*EXTRACTO SELECCIONADO*:

========================================

Que vuestra labor sea expresión viviente de las aspiraciones seculares de
nuestra Cataluña, para que podamos hacer de ella una patria liberal,
democrática y socialmente justa.»
Terminada la lectura del anterior mensaje, que ha sido escuchada
con suma atención, el señor Maciá abandonó el salón con el mismo ceremonial que
a la entrada y en medio de ovaciones clamorosas de los diputados y del público.
Inmediatamente después se levantó la sesión. (Febus.)

========================================

*DATOS DE ORIGEN*:
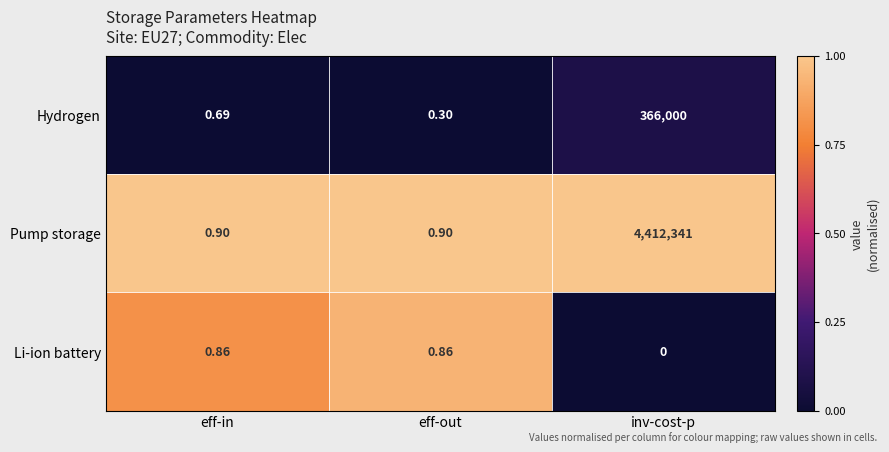

At eff-out, list the series in order from largest to smallest.

Pump storage, Li-ion battery, Hydrogen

========================================

*CONJUNTO DE TAREAS*:
A – ¿Quién abandonó el salón después de la lectura del mensaje, según el extracto?
B – Enumera los rasgos que, según el extracto, debe tener la patria que se quiere hacer de Cataluña.
C – Reescribe el extracto desde "Terminada la lectura" hasta "la sesión. (Febus.)", sustituyendo "diputados" por "parlamentarios".
Los datos no intervienen en ninguna de estas tareas.

*RESULTADOS DE TAREAS*:
A – El señor Maciá.

B – Liberal, democrática y socialmente justa.

C –
Terminada la lectura del anterior mensaje, que ha sido escuchada
con suma atención, el señor Maciá abandonó el salón con el mismo ceremonial que
a la entrada y en medio de ovaciones clamorosas de los parlamentarios y del público.
Inmediatamente después se levantó la sesión. (Febus.)